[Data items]
╔══
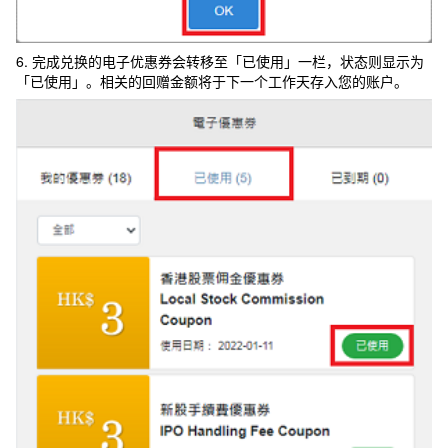
6. 完成兑换的电子优惠券会转移至「已使用」一栏，状态则显示为
「已使用」。相关的回赠金额将于下一个工作天存入您的账户。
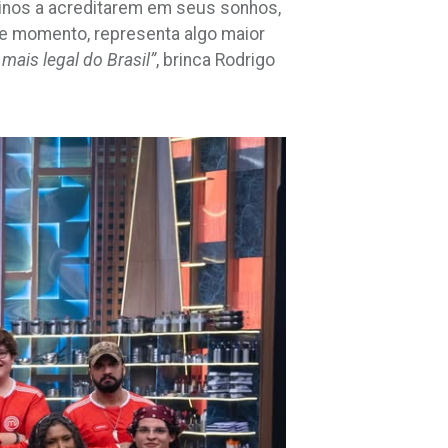
stinos a acreditarem em seus sonhos,
ste momento, representa algo maior
mais legal do Brasil”
, brinca Rodrigo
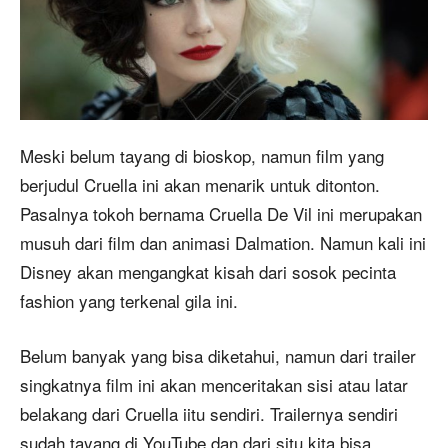
Meski belum tayang di bioskop, namun film yang
berjudul Cruella ini akan menarik untuk ditonton.
Pasalnya tokoh bernama Cruella De Vil ini merupakan
musuh dari film dan animasi Dalmation. Namun kali ini
Disney akan mengangkat kisah dari sosok pecinta
fashion yang terkenal gila ini.
Belum banyak yang bisa diketahui, namun dari trailer
singkatnya film ini akan menceritakan sisi atau latar
belakang dari Cruella iitu sendiri. Trailernya sendiri
sudah tayang di YouTube dan dari situ kita bisa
╚══
### Your assignment
Reproduce every line of text from all the data above, word for word. Leave the pictures out of your answer.

### Completed task
6. 完成兑换的电子优惠券会转移至「已使用」一栏，状态则显示为
「已使用」。相关的回赠金额将于下一个工作天存入您的账户。
stinos a acreditarem em seus sonhos,
ste momento, representa algo maior
mais legal do Brasil”
, brinca Rodrigo
Meski belum tayang di bioskop, namun film yang
berjudul Cruella ini akan menarik untuk ditonton.
Pasalnya tokoh bernama Cruella De Vil ini merupakan
musuh dari film dan animasi Dalmation. Namun kali ini
Disney akan mengangkat kisah dari sosok pecinta
fashion yang terkenal gila ini.
Belum banyak yang bisa diketahui, namun dari trailer
singkatnya film ini akan menceritakan sisi atau latar
belakang dari Cruella iitu sendiri. Trailernya sendiri
sudah tayang di YouTube dan dari situ kita bisa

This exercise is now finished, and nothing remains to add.